*** Dataset excerpts Section Begins ***

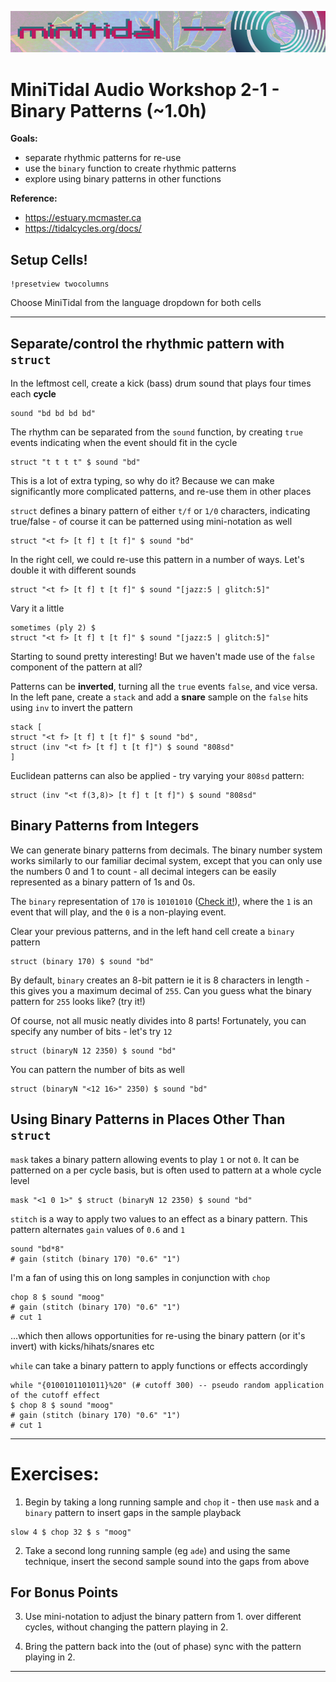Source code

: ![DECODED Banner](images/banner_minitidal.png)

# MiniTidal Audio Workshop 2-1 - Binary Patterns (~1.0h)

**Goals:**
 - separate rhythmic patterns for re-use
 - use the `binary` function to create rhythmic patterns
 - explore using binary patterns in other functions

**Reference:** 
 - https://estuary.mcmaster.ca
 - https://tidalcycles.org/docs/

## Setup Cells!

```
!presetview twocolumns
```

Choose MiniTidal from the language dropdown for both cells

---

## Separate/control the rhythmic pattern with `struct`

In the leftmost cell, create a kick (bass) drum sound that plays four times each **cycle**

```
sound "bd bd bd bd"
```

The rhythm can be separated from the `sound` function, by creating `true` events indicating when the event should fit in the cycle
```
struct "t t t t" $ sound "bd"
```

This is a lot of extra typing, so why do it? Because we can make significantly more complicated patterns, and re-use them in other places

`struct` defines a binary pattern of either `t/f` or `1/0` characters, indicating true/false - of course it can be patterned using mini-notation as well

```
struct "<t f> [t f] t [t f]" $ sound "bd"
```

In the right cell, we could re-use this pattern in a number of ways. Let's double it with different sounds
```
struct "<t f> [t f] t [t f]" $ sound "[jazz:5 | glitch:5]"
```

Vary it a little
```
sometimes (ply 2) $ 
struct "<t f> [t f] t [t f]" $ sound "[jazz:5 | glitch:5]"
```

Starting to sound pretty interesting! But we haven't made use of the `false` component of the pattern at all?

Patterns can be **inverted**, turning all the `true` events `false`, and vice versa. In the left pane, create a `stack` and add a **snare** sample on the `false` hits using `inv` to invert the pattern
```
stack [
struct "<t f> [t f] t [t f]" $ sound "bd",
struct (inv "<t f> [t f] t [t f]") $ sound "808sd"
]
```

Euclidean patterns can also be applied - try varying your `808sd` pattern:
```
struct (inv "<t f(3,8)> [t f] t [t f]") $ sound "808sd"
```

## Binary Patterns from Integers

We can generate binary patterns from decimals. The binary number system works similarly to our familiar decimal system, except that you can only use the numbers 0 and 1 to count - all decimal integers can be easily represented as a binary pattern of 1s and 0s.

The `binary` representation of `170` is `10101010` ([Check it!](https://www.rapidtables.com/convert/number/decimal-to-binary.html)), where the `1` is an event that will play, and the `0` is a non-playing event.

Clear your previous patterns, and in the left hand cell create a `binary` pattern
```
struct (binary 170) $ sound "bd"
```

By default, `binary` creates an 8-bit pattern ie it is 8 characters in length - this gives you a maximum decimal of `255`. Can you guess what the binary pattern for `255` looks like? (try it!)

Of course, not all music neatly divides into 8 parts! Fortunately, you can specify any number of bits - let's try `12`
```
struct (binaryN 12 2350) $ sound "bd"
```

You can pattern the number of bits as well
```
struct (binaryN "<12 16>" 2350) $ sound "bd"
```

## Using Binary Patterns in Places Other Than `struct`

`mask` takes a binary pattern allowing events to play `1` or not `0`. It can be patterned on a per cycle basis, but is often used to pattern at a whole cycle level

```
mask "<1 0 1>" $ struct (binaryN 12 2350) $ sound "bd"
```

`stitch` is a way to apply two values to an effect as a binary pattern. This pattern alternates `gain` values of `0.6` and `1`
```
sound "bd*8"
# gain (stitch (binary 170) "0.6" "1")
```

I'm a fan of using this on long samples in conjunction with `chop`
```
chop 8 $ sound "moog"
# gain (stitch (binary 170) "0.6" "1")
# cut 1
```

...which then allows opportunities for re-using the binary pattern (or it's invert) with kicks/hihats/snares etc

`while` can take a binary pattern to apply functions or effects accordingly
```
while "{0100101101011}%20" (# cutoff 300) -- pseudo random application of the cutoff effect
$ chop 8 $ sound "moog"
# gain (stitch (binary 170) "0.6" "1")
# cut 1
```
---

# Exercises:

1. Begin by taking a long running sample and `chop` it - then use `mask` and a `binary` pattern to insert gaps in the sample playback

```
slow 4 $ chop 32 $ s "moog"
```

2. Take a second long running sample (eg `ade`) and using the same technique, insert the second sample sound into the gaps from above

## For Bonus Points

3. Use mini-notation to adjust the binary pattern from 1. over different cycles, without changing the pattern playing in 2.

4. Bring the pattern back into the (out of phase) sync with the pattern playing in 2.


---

*** Dataset excerpts Section Ends ***

The expected output is an exact copy of the lines from the top of the data above through the line containing "This is a lot", both included, with every picture omitted.

Source code

: ![DECODED Banner](images/banner_minitidal.png)

# MiniTidal Audio Workshop 2-1 - Binary Patterns (~1.0h)

**Goals:**
 - separate rhythmic patterns for re-use
 - use the `binary` function to create rhythmic patterns
 - explore using binary patterns in other functions

**Reference:** 
 - https://estuary.mcmaster.ca
 - https://tidalcycles.org/docs/

## Setup Cells!

```
!presetview twocolumns
```

Choose MiniTidal from the language dropdown for both cells

---

## Separate/control the rhythmic pattern with `struct`

In the leftmost cell, create a kick (bass) drum sound that plays four times each **cycle**

```
sound "bd bd bd bd"
```

The rhythm can be separated from the `sound` function, by creating `true` events indicating when the event should fit in the cycle
```
struct "t t t t" $ sound "bd"
```

This is a lot of extra typing, so why do it? Because we can make significantly more complicated patterns, and re-use them in other places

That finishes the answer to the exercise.